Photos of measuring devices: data
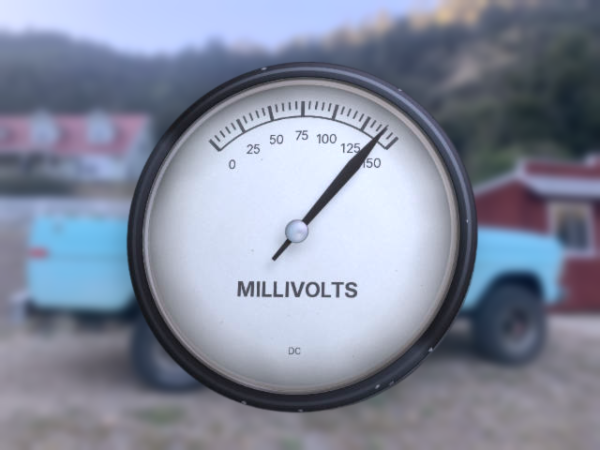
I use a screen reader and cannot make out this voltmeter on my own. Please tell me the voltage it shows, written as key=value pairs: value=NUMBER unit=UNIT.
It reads value=140 unit=mV
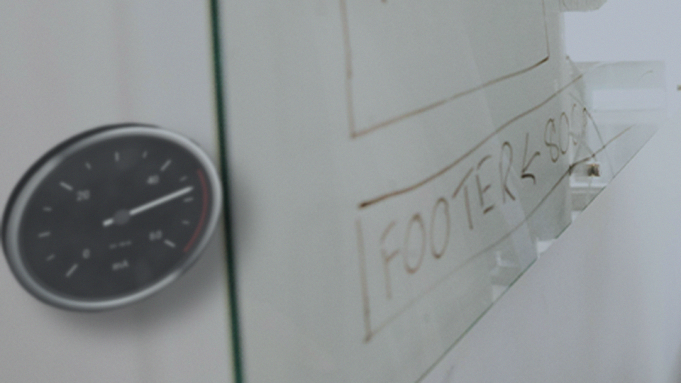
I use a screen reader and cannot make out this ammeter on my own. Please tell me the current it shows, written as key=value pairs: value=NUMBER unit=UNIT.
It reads value=47.5 unit=mA
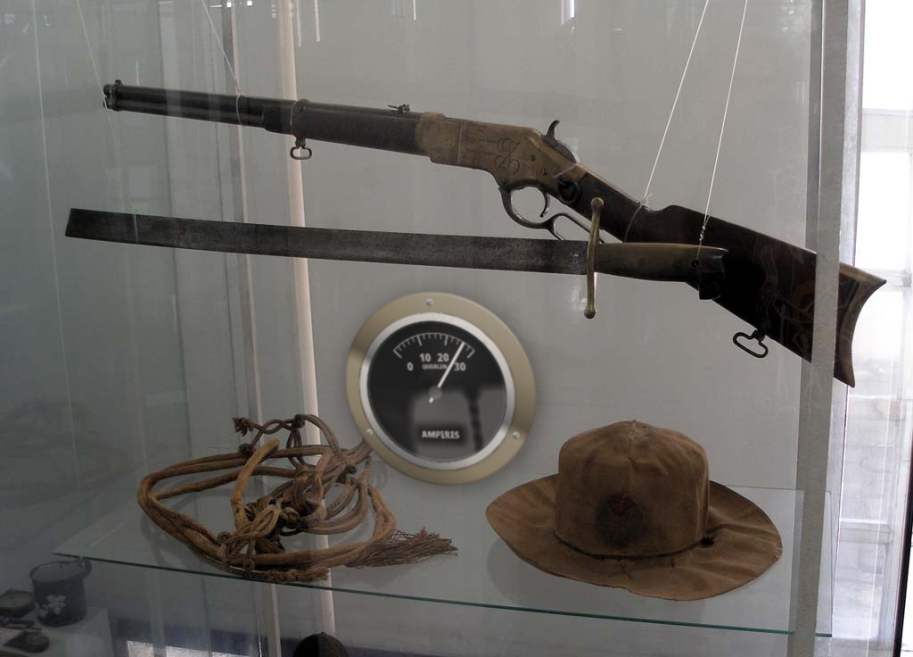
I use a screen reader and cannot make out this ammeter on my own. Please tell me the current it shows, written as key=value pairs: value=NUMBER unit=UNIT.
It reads value=26 unit=A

- Aim of the exercise -
Reproduce the rows word for word, starting at the first line and ending after the line that contains "It reads value=47.5 unit=mA". Omit the pictures.

- Your solution -
I use a screen reader and cannot make out this voltmeter on my own. Please tell me the voltage it shows, written as key=value pairs: value=NUMBER unit=UNIT.
It reads value=140 unit=mV
I use a screen reader and cannot make out this ammeter on my own. Please tell me the current it shows, written as key=value pairs: value=NUMBER unit=UNIT.
It reads value=47.5 unit=mA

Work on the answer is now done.